Por ello, el docente pide una educación para los seminaristas «que responda a la humanidad como la humanidad es, a reconocerse como personas», porque, de lo contrario, «cuando llegue a la vida pastoral en una parroquia se enfrentará con la propia persona en un ambiente que ya no es una cámara protectiva o una especie de burbuja».
En esta misma línea, incide en que el presbítero «tiene que aprender a cuidarse a sí mismo». «Hay un descuido de algunos elementos de la afectividad, con la errada convicción de que estas lagunas se reconducen solas o que con la edad se curarán a través de supuestas vías de escape o soluciones naturales.
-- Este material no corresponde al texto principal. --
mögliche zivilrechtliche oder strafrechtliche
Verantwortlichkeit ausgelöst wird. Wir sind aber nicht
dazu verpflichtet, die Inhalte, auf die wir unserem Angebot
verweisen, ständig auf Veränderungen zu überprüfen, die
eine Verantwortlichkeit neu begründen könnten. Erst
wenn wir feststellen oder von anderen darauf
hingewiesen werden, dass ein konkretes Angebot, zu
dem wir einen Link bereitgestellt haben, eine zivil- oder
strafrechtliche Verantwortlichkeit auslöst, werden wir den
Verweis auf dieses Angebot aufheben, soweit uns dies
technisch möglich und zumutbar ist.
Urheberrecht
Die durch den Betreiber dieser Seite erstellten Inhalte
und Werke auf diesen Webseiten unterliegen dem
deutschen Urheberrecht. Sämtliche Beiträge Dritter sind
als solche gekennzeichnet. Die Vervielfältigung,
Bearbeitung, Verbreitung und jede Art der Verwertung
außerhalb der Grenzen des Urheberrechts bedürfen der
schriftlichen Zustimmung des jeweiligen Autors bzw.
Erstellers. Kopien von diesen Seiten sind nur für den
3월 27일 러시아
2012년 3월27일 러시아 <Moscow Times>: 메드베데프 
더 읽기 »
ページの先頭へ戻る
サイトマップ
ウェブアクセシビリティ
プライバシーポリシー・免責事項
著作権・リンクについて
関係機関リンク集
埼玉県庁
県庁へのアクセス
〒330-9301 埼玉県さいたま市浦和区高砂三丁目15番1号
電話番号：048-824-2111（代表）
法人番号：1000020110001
No es así», remarca Bellella, que propone un examen de conciencia cotidiano: «¿Qué hace el sacerdote antes de acostarse todas las noches? ¿Cuida su descanso y mantiene la ritualidad que aconseja la Iglesia de rezar y apagar la luz, o está viendo películas hasta las tantas, chateando con sus compañeros, enganchado al móvil hasta que cae dormido…?». El claretiano apunta que gestos como estos son reveladores de determinadas carencias madurativas. Es ahí donde la soledad se convertiría en alma de doble filo y mala consejera. «La soledad difusa es mala compañera, pero si se sabe hacer las paces con la soledad constitutiva del ser humano, es un pilar clave de la estabilidad. Hay situaciones que cualquiera debe afrontar solo por necesidad».
En paralelo, los curas, como cualquier hijo de vecino, también pasan por la crisis de los 40. «Por supuesto», asevera el director del Instituto Teológico de Vida Religiosa: «Se van los oropeles de la juventud, eres consciente de que es más lo que has vivido que lo que te queda por vivir, te cuesta lidiar más con tus frustraciones, ya llevas bastante tiempo ordenado, los cargos y las responsabilidades ya no son tan ilusionantes como hasta ahora…». En este punto de inflexión, según Bellella, se presenta la posibilidad de recuperar el sentido de tu vocación y misión, o entrar en una dinámica que «lleve a hacer una burrada si no vive una cultura del cuidado».